Es gibt sogar eine Handlung. Eigentlich heißt es in der Stückbeschreibung, dass die Handlung überflüssig sei, aber sie schleicht sich in Irkutsk in die Dialoge, setzt Fett an und wird unangemessen aufdringlich. Da ist eine junge Frau. Da ist der Protagonist, der hat ihr ein Kind gemacht. Da sind die hoffnungslos katastrophalen Eltern, Stiefeltern, Schwiegereltern und noch irgendwelche weiteren Gestalten, die vielleicht einfach zum Team gehören und auch dabei mitarbeiten möchten, den knappen Raum irgendwie zuzustopfen. Der Protagonist hat einen Freund, der heiratet die schwangere Frau, warum ist nicht so ganz verständlich. Die Männer haben Ziele oder gerade keine Ziele, was immerhin auch ein Zustand ist. Die Frauen sind schwanger oder auch nicht, was eigentlich egal bleibt.

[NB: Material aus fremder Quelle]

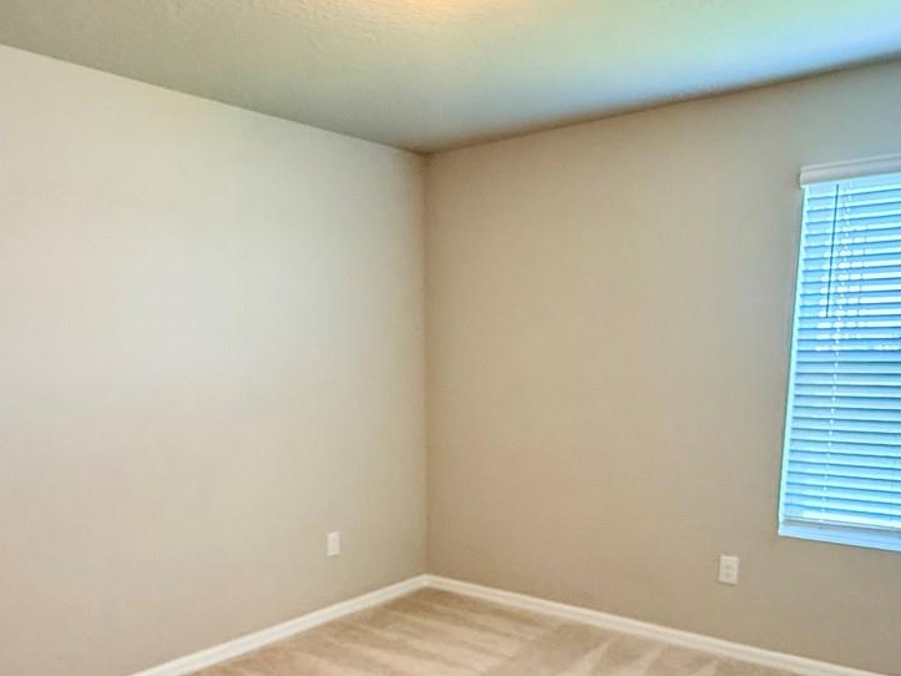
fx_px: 807
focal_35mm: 31
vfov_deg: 44.1
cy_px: 500
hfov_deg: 58.2
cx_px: 401
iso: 500
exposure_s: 1/120
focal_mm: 2.22
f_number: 2.2
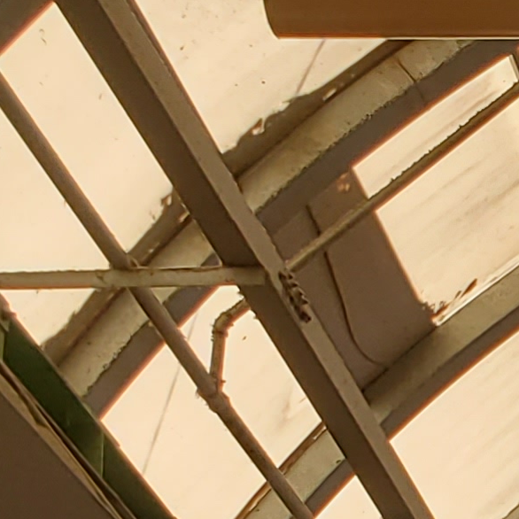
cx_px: 1342
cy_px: 1336
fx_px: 2680
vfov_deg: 9.5
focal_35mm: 158
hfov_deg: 9.5
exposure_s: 1/174
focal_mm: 4.3
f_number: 2.4
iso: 50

Insofern entspricht die Aufführung sehr genau der inneren Haltung hier in Irkutsk. Ich bin jedoch nicht sicher, dass sie damit absichtsvoll etwas auf die Bühne gebracht haben, das ihnen ansonsten fern liegt. Es riecht ein wenig nach dem verräterischen Nebensatz, der mehr sagt, als die ganze einstudierte Rede. Man bräuchte ein paar Fotos aus meiner Universität: So, wie sie da herumlaufen, werden sie noch die kommenden dreihundert Jahre im Viktorianischen Zeitalter verharren. Wobei es damals ebenfalls aufrührerische Weltenwechsler gab, die uns bis heute in Atem halten. Und das ist dann auch die nie versiegende Quelle der Hoffnung. Im letzten Bus, der bis raus an den Stadtrand verkehrt, sitzen die echten Jäger der Nacht. Die würden auch im Dschungel der Großstadt die nahegelegene Zukunft erreichen.